Sud-Soudan
Alors que les conflits armés au Soudan du Sud persistent et plongent certaines régions dans l’instabilité, une nouvelle loi sur la cybersécurité a été signée cette semaine. La réception de la promulgation est mitigée.
D’après la nouvelle législation, toute information livrée « dans l’intention de diffamer, menacer, insulter, tromper ou induire en erreur » peut être passible d’une peine allant jusqu’à cinq ans de prison. Ajoutée à cela, la criminalisation de toute communication considérée comme « nuisible, abusive ou inappropriée » est entrée en vigueur. Si certains jugent la loi acceptable et bénéfique pour protéger les citoyens des dérives des réseaux sociaux, d’autres craignent que celle-ci mette en péril le travail des journalistes, notamment concernant les enquêtes dénonçant la corruption et les abus du gouvernement.

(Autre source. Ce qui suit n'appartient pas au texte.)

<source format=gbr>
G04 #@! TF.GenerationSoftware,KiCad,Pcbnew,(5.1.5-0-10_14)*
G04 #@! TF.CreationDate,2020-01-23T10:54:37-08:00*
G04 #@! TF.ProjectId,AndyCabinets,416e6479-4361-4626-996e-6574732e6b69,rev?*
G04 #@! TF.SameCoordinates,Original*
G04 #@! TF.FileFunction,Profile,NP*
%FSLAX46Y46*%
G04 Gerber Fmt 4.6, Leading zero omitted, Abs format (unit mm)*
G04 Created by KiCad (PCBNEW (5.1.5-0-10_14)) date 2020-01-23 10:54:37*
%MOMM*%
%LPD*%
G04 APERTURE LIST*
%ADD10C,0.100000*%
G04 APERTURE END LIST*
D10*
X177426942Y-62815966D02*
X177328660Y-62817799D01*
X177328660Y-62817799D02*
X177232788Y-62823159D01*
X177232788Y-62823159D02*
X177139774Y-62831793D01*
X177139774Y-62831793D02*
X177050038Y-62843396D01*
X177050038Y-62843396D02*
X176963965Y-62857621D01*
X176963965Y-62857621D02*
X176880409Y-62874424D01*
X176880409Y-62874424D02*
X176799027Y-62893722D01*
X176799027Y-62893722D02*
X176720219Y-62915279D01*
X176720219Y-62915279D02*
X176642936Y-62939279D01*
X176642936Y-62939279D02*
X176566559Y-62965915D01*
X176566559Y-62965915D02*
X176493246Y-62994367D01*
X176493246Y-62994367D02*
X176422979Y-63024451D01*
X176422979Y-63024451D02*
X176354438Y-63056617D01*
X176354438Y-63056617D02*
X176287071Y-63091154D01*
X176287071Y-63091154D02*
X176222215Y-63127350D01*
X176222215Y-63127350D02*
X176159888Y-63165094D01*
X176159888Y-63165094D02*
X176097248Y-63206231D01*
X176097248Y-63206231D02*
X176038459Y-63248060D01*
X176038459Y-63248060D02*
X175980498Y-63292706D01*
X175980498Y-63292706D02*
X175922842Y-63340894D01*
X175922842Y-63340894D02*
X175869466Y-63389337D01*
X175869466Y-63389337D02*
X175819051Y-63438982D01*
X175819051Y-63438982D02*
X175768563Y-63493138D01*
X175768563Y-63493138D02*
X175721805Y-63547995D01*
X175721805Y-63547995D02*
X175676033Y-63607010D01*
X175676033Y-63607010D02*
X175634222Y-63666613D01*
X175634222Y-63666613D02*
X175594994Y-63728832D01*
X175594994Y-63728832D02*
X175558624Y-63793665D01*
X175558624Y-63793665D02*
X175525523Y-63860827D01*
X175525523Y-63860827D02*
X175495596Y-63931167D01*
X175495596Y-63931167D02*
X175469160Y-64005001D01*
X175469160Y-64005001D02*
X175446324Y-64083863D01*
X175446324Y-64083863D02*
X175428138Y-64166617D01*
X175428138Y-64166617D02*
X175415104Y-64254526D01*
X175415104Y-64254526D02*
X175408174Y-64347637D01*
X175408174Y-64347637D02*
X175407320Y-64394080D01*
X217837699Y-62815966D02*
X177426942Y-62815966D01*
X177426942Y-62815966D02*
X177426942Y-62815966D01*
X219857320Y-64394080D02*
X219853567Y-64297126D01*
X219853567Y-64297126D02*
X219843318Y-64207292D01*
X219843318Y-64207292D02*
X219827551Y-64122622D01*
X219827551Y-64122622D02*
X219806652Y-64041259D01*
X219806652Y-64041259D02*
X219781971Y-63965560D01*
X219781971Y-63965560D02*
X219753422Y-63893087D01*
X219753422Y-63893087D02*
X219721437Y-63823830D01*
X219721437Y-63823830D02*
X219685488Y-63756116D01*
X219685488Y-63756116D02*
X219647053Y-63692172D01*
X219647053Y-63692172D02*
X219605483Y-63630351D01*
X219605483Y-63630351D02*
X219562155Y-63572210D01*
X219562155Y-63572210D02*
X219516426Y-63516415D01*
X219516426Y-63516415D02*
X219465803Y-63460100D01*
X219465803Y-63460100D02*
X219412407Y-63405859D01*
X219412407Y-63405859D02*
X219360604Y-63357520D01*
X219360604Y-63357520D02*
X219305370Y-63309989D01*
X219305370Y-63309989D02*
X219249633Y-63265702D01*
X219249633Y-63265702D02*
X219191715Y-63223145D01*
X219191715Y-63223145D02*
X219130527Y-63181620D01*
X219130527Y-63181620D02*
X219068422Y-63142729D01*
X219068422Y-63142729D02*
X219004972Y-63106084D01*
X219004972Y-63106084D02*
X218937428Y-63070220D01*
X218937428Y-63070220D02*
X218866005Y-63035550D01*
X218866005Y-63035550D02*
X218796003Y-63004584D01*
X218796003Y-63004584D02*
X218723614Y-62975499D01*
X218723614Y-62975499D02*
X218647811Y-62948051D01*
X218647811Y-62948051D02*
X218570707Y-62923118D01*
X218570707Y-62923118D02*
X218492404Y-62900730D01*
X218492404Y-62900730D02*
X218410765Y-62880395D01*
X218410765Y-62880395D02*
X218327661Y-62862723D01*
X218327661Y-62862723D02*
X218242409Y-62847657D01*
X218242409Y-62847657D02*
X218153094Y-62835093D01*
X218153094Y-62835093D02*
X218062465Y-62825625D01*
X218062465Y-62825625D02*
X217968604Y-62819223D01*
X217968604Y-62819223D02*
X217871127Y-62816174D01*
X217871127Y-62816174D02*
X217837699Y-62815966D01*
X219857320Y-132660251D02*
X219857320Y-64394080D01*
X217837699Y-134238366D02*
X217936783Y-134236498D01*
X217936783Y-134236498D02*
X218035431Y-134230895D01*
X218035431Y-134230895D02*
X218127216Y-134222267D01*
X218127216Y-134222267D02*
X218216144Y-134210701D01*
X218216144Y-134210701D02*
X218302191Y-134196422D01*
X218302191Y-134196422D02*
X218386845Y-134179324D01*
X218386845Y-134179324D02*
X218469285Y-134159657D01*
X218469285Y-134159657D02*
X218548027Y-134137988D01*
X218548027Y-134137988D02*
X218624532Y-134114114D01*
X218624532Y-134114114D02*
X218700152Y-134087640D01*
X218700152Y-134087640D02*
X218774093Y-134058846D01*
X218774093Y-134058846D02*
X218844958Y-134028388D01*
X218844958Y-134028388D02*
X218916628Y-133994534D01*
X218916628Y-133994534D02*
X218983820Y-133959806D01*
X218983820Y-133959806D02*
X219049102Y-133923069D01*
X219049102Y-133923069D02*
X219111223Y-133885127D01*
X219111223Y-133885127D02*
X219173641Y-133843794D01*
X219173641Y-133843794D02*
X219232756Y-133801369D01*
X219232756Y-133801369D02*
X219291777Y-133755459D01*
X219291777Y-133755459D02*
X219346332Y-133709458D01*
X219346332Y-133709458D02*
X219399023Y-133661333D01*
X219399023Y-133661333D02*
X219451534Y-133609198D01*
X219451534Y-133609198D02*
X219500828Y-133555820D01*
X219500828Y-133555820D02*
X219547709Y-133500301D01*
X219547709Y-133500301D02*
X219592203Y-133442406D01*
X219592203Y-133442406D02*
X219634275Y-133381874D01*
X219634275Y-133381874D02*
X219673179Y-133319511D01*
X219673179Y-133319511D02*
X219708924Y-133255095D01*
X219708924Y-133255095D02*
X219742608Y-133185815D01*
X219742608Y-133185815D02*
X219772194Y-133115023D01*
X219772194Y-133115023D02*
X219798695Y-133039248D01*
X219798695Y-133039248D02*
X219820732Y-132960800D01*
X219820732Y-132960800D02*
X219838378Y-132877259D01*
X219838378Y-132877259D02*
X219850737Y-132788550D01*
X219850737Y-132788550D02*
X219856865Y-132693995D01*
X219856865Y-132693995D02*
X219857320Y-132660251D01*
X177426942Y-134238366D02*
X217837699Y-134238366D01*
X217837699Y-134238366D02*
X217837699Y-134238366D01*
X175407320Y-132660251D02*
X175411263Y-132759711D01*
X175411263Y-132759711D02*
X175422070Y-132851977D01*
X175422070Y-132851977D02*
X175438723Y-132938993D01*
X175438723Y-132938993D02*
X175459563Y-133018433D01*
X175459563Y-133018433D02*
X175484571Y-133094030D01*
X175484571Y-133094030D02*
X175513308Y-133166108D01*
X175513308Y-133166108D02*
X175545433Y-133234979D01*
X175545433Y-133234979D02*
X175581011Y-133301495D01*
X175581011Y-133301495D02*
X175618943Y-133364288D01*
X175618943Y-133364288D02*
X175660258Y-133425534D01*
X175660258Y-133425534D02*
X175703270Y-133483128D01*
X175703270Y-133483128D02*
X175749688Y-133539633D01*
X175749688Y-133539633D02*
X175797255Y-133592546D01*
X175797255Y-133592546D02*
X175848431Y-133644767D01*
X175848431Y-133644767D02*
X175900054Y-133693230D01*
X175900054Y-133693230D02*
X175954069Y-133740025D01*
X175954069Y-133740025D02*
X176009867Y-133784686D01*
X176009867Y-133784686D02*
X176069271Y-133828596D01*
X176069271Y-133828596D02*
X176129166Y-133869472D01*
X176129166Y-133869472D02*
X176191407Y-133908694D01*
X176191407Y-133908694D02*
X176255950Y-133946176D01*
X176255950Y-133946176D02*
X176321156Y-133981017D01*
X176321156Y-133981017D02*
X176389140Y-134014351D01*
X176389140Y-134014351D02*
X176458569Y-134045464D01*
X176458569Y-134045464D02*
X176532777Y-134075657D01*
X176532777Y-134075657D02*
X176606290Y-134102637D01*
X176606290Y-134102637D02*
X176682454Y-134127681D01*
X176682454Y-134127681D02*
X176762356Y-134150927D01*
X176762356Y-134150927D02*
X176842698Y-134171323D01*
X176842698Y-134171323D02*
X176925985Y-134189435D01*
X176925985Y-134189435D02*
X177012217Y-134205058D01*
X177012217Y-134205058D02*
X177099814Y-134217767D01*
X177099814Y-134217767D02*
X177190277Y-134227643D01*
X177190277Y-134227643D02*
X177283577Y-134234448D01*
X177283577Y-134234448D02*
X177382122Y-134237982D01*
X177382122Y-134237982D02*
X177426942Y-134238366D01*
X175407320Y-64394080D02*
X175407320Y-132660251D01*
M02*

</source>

« De tels reportages pourraient facilement être interprétés comme la diffusion de fausses informations », a déclaré le journaliste Morris Doga, interrogé par l’AFP.

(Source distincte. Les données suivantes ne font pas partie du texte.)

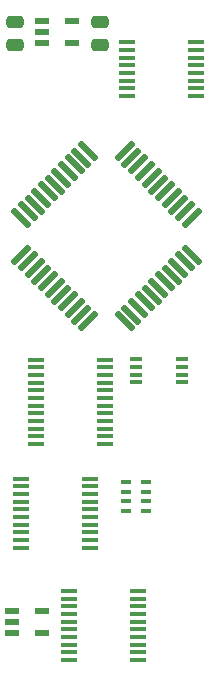
<source format=gtp>
%TF.GenerationSoftware,KiCad,Pcbnew,9.0.2*%
%TF.CreationDate,2025-06-15T15:40:31+02:00*%
%TF.ProjectId,HCP65 Coprocessor,48435036-3520-4436-9f70-726f63657373,V0*%
%TF.SameCoordinates,Original*%
%TF.FileFunction,Paste,Top*%
%TF.FilePolarity,Positive*%
%FSLAX46Y46*%
G04 Gerber Fmt 4.6, Leading zero omitted, Abs format (unit mm)*
G04 Created by KiCad (PCBNEW 9.0.2) date 2025-06-15 15:40:31*
%MOMM*%
%LPD*%
G01*
G04 APERTURE LIST*
G04 Aperture macros list*
%AMRoundRect*
0 Rectangle with rounded corners*
0 $1 Rounding radius*
0 $2 $3 $4 $5 $6 $7 $8 $9 X,Y pos of 4 corners*
0 Add a 4 corners polygon primitive as box body*
4,1,4,$2,$3,$4,$5,$6,$7,$8,$9,$2,$3,0*
0 Add four circle primitives for the rounded corners*
1,1,$1+$1,$2,$3*
1,1,$1+$1,$4,$5*
1,1,$1+$1,$6,$7*
1,1,$1+$1,$8,$9*
0 Add four rect primitives between the rounded corners*
20,1,$1+$1,$2,$3,$4,$5,0*
20,1,$1+$1,$4,$5,$6,$7,0*
20,1,$1+$1,$6,$7,$8,$9,0*
20,1,$1+$1,$8,$9,$2,$3,0*%
G04 Aperture macros list end*
%ADD10R,1.100000X0.450000*%
%ADD11R,1.475000X0.450000*%
%ADD12RoundRect,0.250000X-0.475000X0.250000X-0.475000X-0.250000X0.475000X-0.250000X0.475000X0.250000X0*%
%ADD13R,0.900000X0.450000*%
%ADD14R,1.250000X0.600000*%
%ADD15RoundRect,0.137500X-0.548008X0.742462X-0.742462X0.548008X0.548008X-0.742462X0.742462X-0.548008X0*%
%ADD16RoundRect,0.137500X0.548008X0.742462X-0.742462X-0.548008X-0.548008X-0.742462X0.742462X0.548008X0*%
%ADD17R,1.150000X0.600000*%
%ADD18R,1.450000X0.450000*%
G04 APERTURE END LIST*
D10*
%TO.C,IC1*%
X14052000Y-26203000D03*
X14052000Y-26853000D03*
X14052000Y-27503000D03*
X14052000Y-28153000D03*
X17952000Y-28153000D03*
X17952000Y-27503000D03*
X17952000Y-26853000D03*
X17952000Y-26203000D03*
%TD*%
D11*
%TO.C,IC6*%
X11447000Y-33379000D03*
X11447000Y-32729000D03*
X11447000Y-32079000D03*
X11447000Y-31429000D03*
X11447000Y-30779000D03*
X11447000Y-30129000D03*
X11447000Y-29479000D03*
X11447000Y-28829000D03*
X11447000Y-28179000D03*
X11447000Y-27529000D03*
X11447000Y-26879000D03*
X11447000Y-26229000D03*
X5571000Y-26229000D03*
X5571000Y-26879000D03*
X5571000Y-27529000D03*
X5571000Y-28179000D03*
X5571000Y-28829000D03*
X5571000Y-29479000D03*
X5571000Y-30129000D03*
X5571000Y-30779000D03*
X5571000Y-31429000D03*
X5571000Y-32079000D03*
X5571000Y-32729000D03*
X5571000Y-33379000D03*
%TD*%
D12*
%TO.C,C41*%
X3810000Y2331000D03*
X3810000Y431000D03*
%TD*%
D13*
%TO.C,RN2*%
X13247000Y-36626800D03*
X13247000Y-37426800D03*
X13247000Y-38226800D03*
X13247000Y-39026800D03*
X14947000Y-39026800D03*
X14947000Y-38226800D03*
X14947000Y-37426800D03*
X14947000Y-36626800D03*
%TD*%
D11*
%TO.C,IC20*%
X8348000Y-45832000D03*
X8348000Y-46482000D03*
X8348000Y-47132000D03*
X8348000Y-47782000D03*
X8348000Y-48432000D03*
X8348000Y-49082000D03*
X8348000Y-49732000D03*
X8348000Y-50382000D03*
X8348000Y-51032000D03*
X8348000Y-51682000D03*
X14224000Y-51682000D03*
X14224000Y-51032000D03*
X14224000Y-50382000D03*
X14224000Y-49732000D03*
X14224000Y-49082000D03*
X14224000Y-48432000D03*
X14224000Y-47782000D03*
X14224000Y-47132000D03*
X14224000Y-46482000D03*
X14224000Y-45832000D03*
%TD*%
D14*
%TO.C,IC11*%
X3596000Y-47498000D03*
X3596001Y-48448000D03*
X3596000Y-49398000D03*
X6096000Y-49398000D03*
X6096000Y-47498000D03*
%TD*%
D11*
%TO.C,IC5*%
X4284000Y-36322000D03*
X4284000Y-36972000D03*
X4284000Y-37622000D03*
X4284000Y-38272000D03*
X4284000Y-38922000D03*
X4284000Y-39572000D03*
X4284000Y-40222000D03*
X4284000Y-40872000D03*
X4284000Y-41522000D03*
X4284000Y-42172000D03*
X10160000Y-42172000D03*
X10160000Y-41522000D03*
X10160000Y-40872000D03*
X10160000Y-40222000D03*
X10160000Y-39572000D03*
X10160000Y-38922000D03*
X10160000Y-38272000D03*
X10160000Y-37622000D03*
X10160000Y-36972000D03*
X10160000Y-36322000D03*
%TD*%
D15*
%TO.C,IC2*%
X15941062Y-20177062D03*
X16506747Y-19611377D03*
X17072433Y-19045691D03*
X17638118Y-18480006D03*
X18203804Y-17914320D03*
X18769489Y-17348635D03*
D16*
X18769489Y-14237365D03*
X18203804Y-13671680D03*
X17638118Y-13105994D03*
X17072433Y-12540309D03*
X16506747Y-11974623D03*
X15941062Y-11408938D03*
X15375377Y-10843253D03*
X14809691Y-10277567D03*
X14244006Y-9711882D03*
X13678320Y-9146196D03*
X13112635Y-8580511D03*
D15*
X10001365Y-8580511D03*
X9435680Y-9146196D03*
X8869994Y-9711882D03*
X8304309Y-10277567D03*
X7738623Y-10843253D03*
X7172938Y-11408938D03*
X6607253Y-11974623D03*
X6041567Y-12540309D03*
X5475882Y-13105994D03*
X4910196Y-13671680D03*
X4344511Y-14237365D03*
D16*
X4344511Y-17348635D03*
X4910196Y-17914320D03*
X5475882Y-18480006D03*
X6041567Y-19045691D03*
X6607253Y-19611377D03*
X7172938Y-20177062D03*
X7738623Y-20742747D03*
X8304309Y-21308433D03*
X8869994Y-21874118D03*
X9435680Y-22439804D03*
X10001365Y-23005489D03*
D15*
X13112635Y-23005489D03*
X13678320Y-22439804D03*
X14244006Y-21874118D03*
X14809691Y-21308433D03*
X15375377Y-20742747D03*
%TD*%
D17*
%TO.C,IC36*%
X6066000Y2474000D03*
X6066000Y1524000D03*
X6066000Y574000D03*
X8666000Y574000D03*
X8666000Y2474000D03*
%TD*%
D12*
%TO.C,C42*%
X11049000Y2331000D03*
X11049000Y431000D03*
%TD*%
D18*
%TO.C,IC3*%
X13331000Y624000D03*
X13331000Y-26000D03*
X13331000Y-676000D03*
X13331000Y-1326000D03*
X13331000Y-1976000D03*
X13331000Y-2626000D03*
X13331000Y-3276000D03*
X13331000Y-3926000D03*
X19181000Y-3926000D03*
X19181000Y-3276000D03*
X19181000Y-2626000D03*
X19181000Y-1976000D03*
X19181000Y-1326000D03*
X19181000Y-676000D03*
X19181000Y-26000D03*
X19181000Y624000D03*
%TD*%
M02*

</source>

D’autres journalistes du pays ont exprimé leurs inquiétudes sur le sujet, ajoutant que la promulgation de cette loi s’inscrit dans la continuité d’une modification législative de 2024 relative au Service national de la sûreté, accordant à celui-ci plus de pouvoir sur la liberté d'expression et d’association, et menaçant la liberté de presse.
De leur côté, les autorités soulignent que la loi « vise les abus, et non le journalisme » et ont ajouté que « insulter quelqu’un personnellement n’est pas une liberté d’expression, c’est un abus ».